Tuesday, March 14, 2006

Exit, stage left..........

This is my friend Rob (with the Roommate) this past Xmas. Today he resigned from his job here at the company I work for. He forwarded his resignation letter to EVERYONE. Please enjoy.

Greetings fellow colleges, peers, friends, and Dilbert supervisors,

As a graduate of an institution of higher education, I have a few very basic expectations. Chief among these is that my direct superiors have an intellect that ranges above the common ground squirrel. After your consistent and annoying harassment of my coworkers and me during the commission of our duties, I can only surmise that you are one of the few true genetic wastes of our time. Gary, Sereda, managers like you (and several others at ELI) are sad proof of the Dilbert principle. Since this situation is unlikely to change without all of you getting a full frontal lobotomy reversal, I am forced to tender my resignation effective today. However I have a few parting thoughts.

I think you've forgotten how good the people that make up this department are. That or you just don't care. The managers of this department never cease to amaze me. When you manage a department that is open 365 days a year, you might want to give them some incentive to come together as a team. Modifying an employee's time card is not an incentive. Moving hours that an NCAM tech worked on Christmas day to a day that ELI does not recognize as a holiday, to save a few bucks, isn't a "clerical error" it's illegal. Telling an NCAM tech that he doesn't qualify for bereavement pay, because the funeral for the family member that just died is on their day off-Sereda, that's low. You had an employee that worked 32 hours straight during the ice storm. Instead of thanking him for being their when you needed him, you told him he didn't qualify for adverse weather pay because he wasn't scheduled to be at work. And the list goes on and on, but let me save you some time. I thought I wanted a career with ELI, turns out I just wanted a paycheck.

The problem I've had with this company had little to do with the job, or my peers, and more to do with ELI's hiring practices of their managers. Apparently when they hired them they were willing to accept any illiterate, knuckle dragger with a fetish for dirty sheets, who could scratch an "X" on the bottom of an employment application. If I truly thought it would have made a difference in your performance as a manager I would have expressed my grievances with you in a monthly meeting. Don't worry idiots! I would have laid it out clearly and in simple language, using colored blocks and flash cards if necessary.

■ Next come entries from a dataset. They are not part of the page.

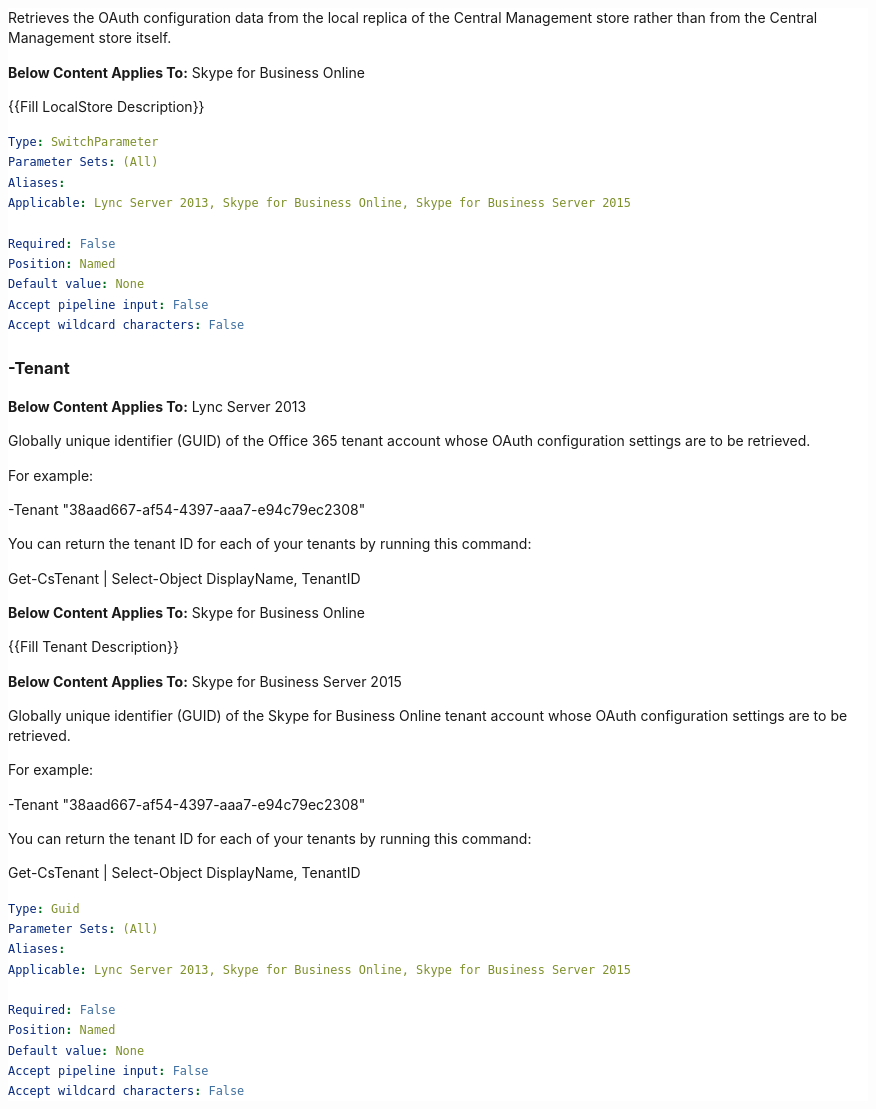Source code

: Retrieves the OAuth configuration data from the local replica of the Central Management store rather than from the Central Management store itself.



**Below Content Applies To:** Skype for Business Online

{{Fill LocalStore Description}}



```yaml
Type: SwitchParameter
Parameter Sets: (All)
Aliases: 
Applicable: Lync Server 2013, Skype for Business Online, Skype for Business Server 2015

Required: False
Position: Named
Default value: None
Accept pipeline input: False
Accept wildcard characters: False
```

### -Tenant
**Below Content Applies To:** Lync Server 2013

Globally unique identifier (GUID) of the Office 365 tenant account whose OAuth configuration settings are to be retrieved.

For example:

-Tenant "38aad667-af54-4397-aaa7-e94c79ec2308"

You can return the tenant ID for each of your tenants by running this command:

Get-CsTenant | Select-Object DisplayName, TenantID



**Below Content Applies To:** Skype for Business Online

{{Fill Tenant Description}}



**Below Content Applies To:** Skype for Business Server 2015

Globally unique identifier (GUID) of the Skype for Business Online tenant account whose OAuth configuration settings are to be retrieved.

For example:

-Tenant "38aad667-af54-4397-aaa7-e94c79ec2308"

You can return the tenant ID for each of your tenants by running this command:

Get-CsTenant | Select-Object DisplayName, TenantID



```yaml
Type: Guid
Parameter Sets: (All)
Aliases: 
Applicable: Lync Server 2013, Skype for Business Online, Skype for Business Server 2015

Required: False
Position: Named
Default value: None
Accept pipeline input: False
Accept wildcard characters: False
```
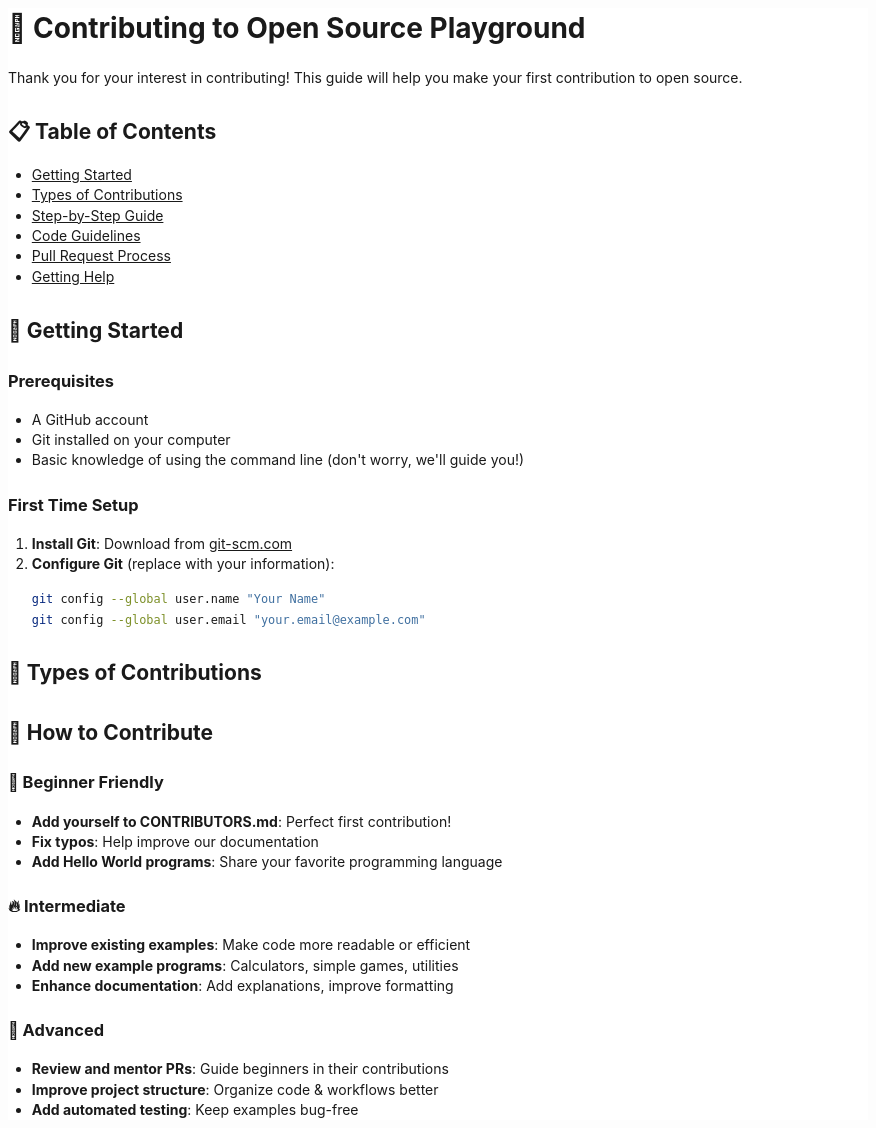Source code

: # 🤝 Contributing to Open Source Playground

Thank you for your interest in contributing! This guide will help you make your first contribution to open source.

## 📋 Table of Contents
- [Getting Started](#getting-started)
- [Types of Contributions](#types-of-contributions)
- [Step-by-Step Guide](#step-by-step-guide)
- [Code Guidelines](#code-guidelines)
- [Pull Request Process](#pull-request-process)
- [Getting Help](#getting-help)

## 🚀 Getting Started

### Prerequisites
- A GitHub account
- Git installed on your computer
- Basic knowledge of using the command line (don't worry, we'll guide you!)

### First Time Setup
1. **Install Git**: Download from [git-scm.com](https://git-scm.com/)
2. **Configure Git** (replace with your information):
   ```bash
   git config --global user.name "Your Name"
   git config --global user.email "your.email@example.com"
   ```

## 🎯 Types of Contributions

## 🤝 How to Contribute  

### 🌟 Beginner Friendly  
- **Add yourself to CONTRIBUTORS.md**: Perfect first contribution!  
- **Fix typos**: Help improve our documentation  
- **Add Hello World programs**: Share your favorite programming language  

### 🔥 Intermediate  
- **Improve existing examples**: Make code more readable or efficient  
- **Add new example programs**: Calculators, simple games, utilities  
- **Enhance documentation**: Add explanations, improve formatting  

### 🚀 Advanced  
- **Review and mentor PRs**: Guide beginners in their contributions  
- **Improve project structure**: Organize code & workflows better  
- **Add automated testing**: Keep examples bug-free  
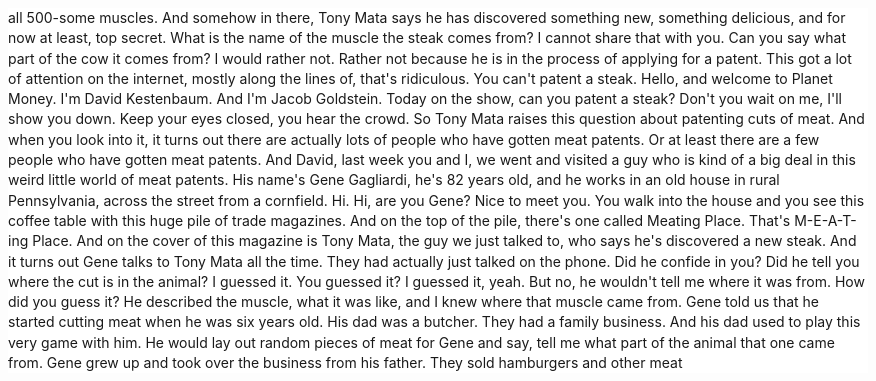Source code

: all 500-some muscles.
And somehow in there, Tony Mata says
he has discovered something new, something delicious,
and for now at least, top secret.
What is the name of the muscle the steak comes from?
I cannot share that with you.
Can you say what part of the cow it comes from?
I would rather not.
Rather not because he is in the process
of applying for a patent.
This got a lot of attention on the internet,
mostly along the lines of, that's ridiculous.
You can't patent a steak.
Hello, and welcome to Planet Money.
I'm David Kestenbaum.
And I'm Jacob Goldstein.
Today on the show, can you patent a steak?
Don't you wait on me, I'll show you down.
Keep your eyes closed, you hear the crowd.
So Tony Mata raises this question
about patenting cuts of meat.
And when you look into it, it turns out
there are actually lots of people
who have gotten meat patents.
Or at least there are a few people
who have gotten meat patents.
And David, last week you and I,
we went and visited a guy who is kind of a big deal
in this weird little world of meat patents.
His name's Gene Gagliardi, he's 82 years old,
and he works in an old house in rural Pennsylvania,
across the street from a cornfield.
Hi.
Hi, are you Gene?
Nice to meet you.
You walk into the house and you see this coffee table
with this huge pile of trade magazines.
And on the top of the pile,
there's one called Meating Place.
That's M-E-A-T-ing Place.
And on the cover of this magazine is Tony Mata,
the guy we just talked to,
who says he's discovered a new steak.
And it turns out Gene talks to Tony Mata all the time.
They had actually just talked on the phone.
Did he confide in you?
Did he tell you where the cut is in the animal?
I guessed it.
You guessed it?
I guessed it, yeah.
But no, he wouldn't tell me where it was from.
How did you guess it?
He described the muscle, what it was like,
and I knew where that muscle came from.
Gene told us that he started cutting meat
when he was six years old.
His dad was a butcher.
They had a family business.
And his dad used to play this very game with him.
He would lay out random pieces of meat for Gene
and say, tell me what part of the animal
that one came from.
Gene grew up and took over the business from his father.
They sold hamburgers and other meat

To all my peers, thank you for all the support, guidance, and encouragement you have provided me over these years. Without you I would have never made it. I'll miss you all, and remember change is good. I wish all my friends the best in the roads they choose to walk, and wherever their careers take them. Good luck with the merger with Integra.

And finally, to all my friends, please do me one huge favor, if you ever see me thinking about coming back to this horribly humiliating, non-paying, shit-whore gig, please come over to my house and crush my testicles with a sharpened pair of soccer cleats. It would be far less painful to be testicularly imbalanced, than having to work under these monkeys again.

With a middle finger permanently extended

~Rob

When I quit I'm going to ask his professional opinion on my exit strategy.

3 comments:

Gnomeself Be True said...

Well, we've all wanted to write a letter like that at one point or another. Might be a bit tight getting an employment reference from now on.
Wish him luck and buy him a drink.

Shawna said...

That's just fucking hillarious! Too bad he's gonna have a hard time finding a job after that. I only agree with that part of "hobokenmd"'s response.

He just doesn't give a fuck about burning bridges, I however do not share that sentiment.

hobokenmd, are you the kind of guy who actually writes into newspapers and shit?

Sorry, don't know why I'm picking on you, guess it's because you don't have a funny bone in your body! RELAX!

House of Suz said...

My bud Rob is actually getting out of telecom altogether and has been working another job for quite some time. He just hung around here this long to be elligible for his yearly bonus payout.